The IDEAMAPS Network recently polled data scientists who model slums, informal settlements, and other deprived areas about where they are working, and their data and infrastructure needs. Below is a summary of our first 15 responses. We will update this post as additional responses come in.
If you are a "slum" modeller who would like to engage with the IDEAMAPS Network, complete this short Modeller Needs Survey.
Respondents to our survey work in Asia (e.g. Jakarta, Mumbai, Kabul), Africa (e.g. Lagos, Nairobi, Ouagadougou, Maputo, Kinshasa), and the Americas (e.g. Medellin, Sao Paulo).

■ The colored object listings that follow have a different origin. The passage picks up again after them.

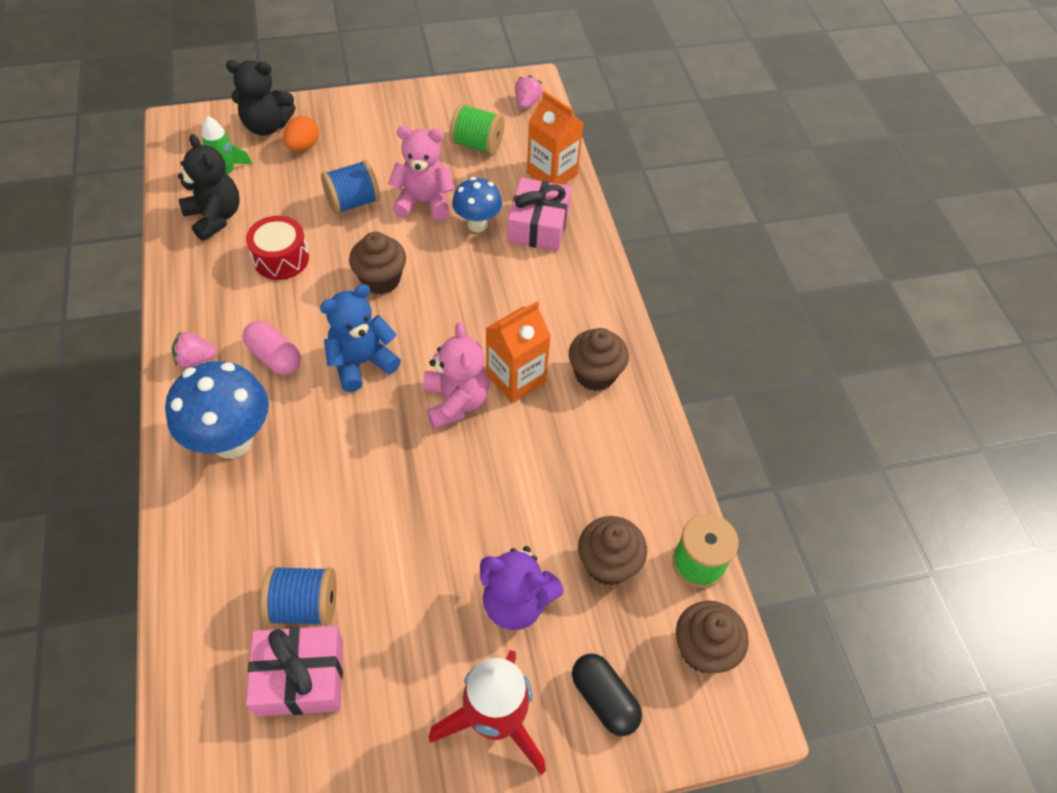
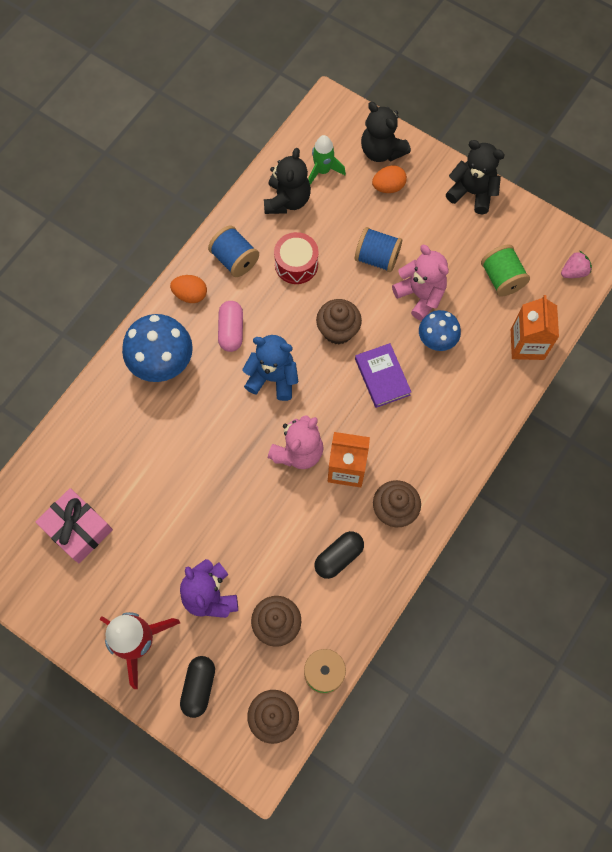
camera: 50 degrees right, 15 degrees up
(196, 359) = (190, 294): pink strawberry -> orange egg
(304, 605) = (112, 493): blue spool -> blue spool (235, 259)
(382, 105) = (472, 193): none -> black teddy bear
(462, 284) = (382, 377): none -> purple book
(538, 225) = (474, 376): pink gift -> none
(594, 454) = (338, 557): none -> black capsule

The most common modelling approaches were Random Forest, Support Vector Machines (SVM), and Convolutional Neural Network (CNN). The majority of modelling was performed in R or Python language, though some modellers used Java, Matlab, eCognition, or a GIS software.

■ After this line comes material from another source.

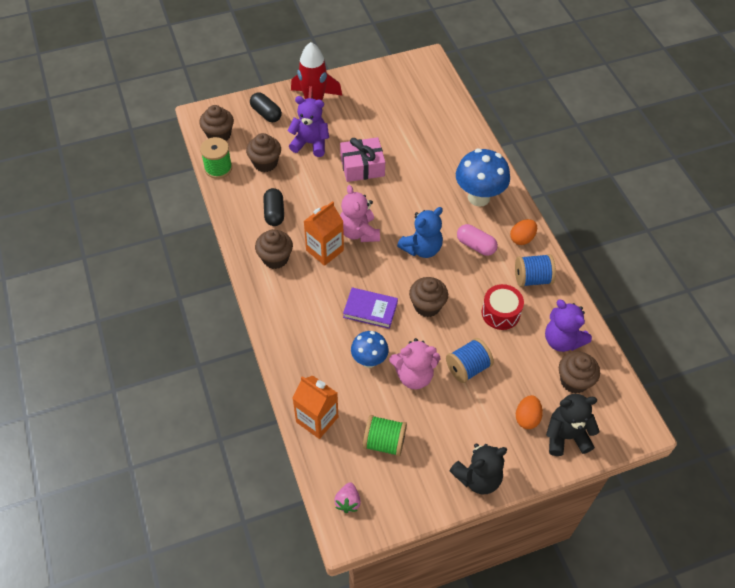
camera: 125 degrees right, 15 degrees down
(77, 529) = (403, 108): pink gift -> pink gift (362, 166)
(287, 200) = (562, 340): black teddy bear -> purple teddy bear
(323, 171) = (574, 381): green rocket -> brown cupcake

While most modellers used binary (slum/non-slum) areas to train models, a variety of other training data were used. The minimum number of training units was usually 300 for statistical models, 500-800 for ensable machine learning algorithms such as Random Forest, and 2000 for deep learning approaches such as CNN.
The source of training data included "slum" boundaries delineated over satellite imagery by local or outside experts, and field referenced data. Often delineated imagery was field referenced before use in models.

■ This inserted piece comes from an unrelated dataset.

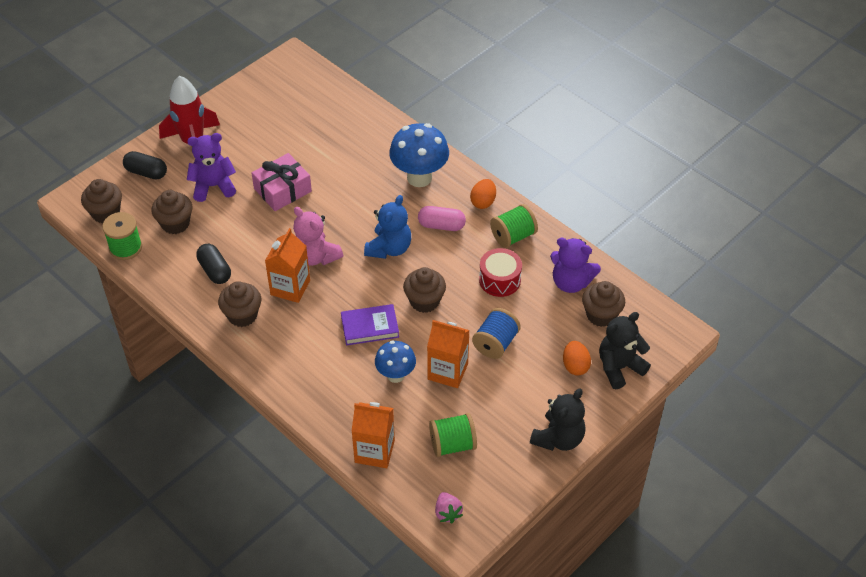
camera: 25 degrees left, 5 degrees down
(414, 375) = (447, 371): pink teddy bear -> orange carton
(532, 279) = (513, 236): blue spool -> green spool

Nearly all modellers used covariates to pridect the location of slums or similar area types. These covariates overwhelmingly included features extracted from satellite imagery (e.g. building footprints) and derived metrics from Earth Observation data (e.g. average building size in a pixel or area). Two in every three modellers additionally included covariates derived from household survey and/or census data. And one in every five modellers included covariates derived from social media (e.g. geo-Tweets), web-scraping, or sensors (e.g. traffic). Rasterised input data ranged from 30cm resolution to 100m resolution, with 10m rasters commonly used. Vector data included features, cluster and neighboruhood boundaries, and administrative units.
Modellers wished that some covariates were available to improve the accuracy of their estimates, including socio-economic indicators and measures of land tenure.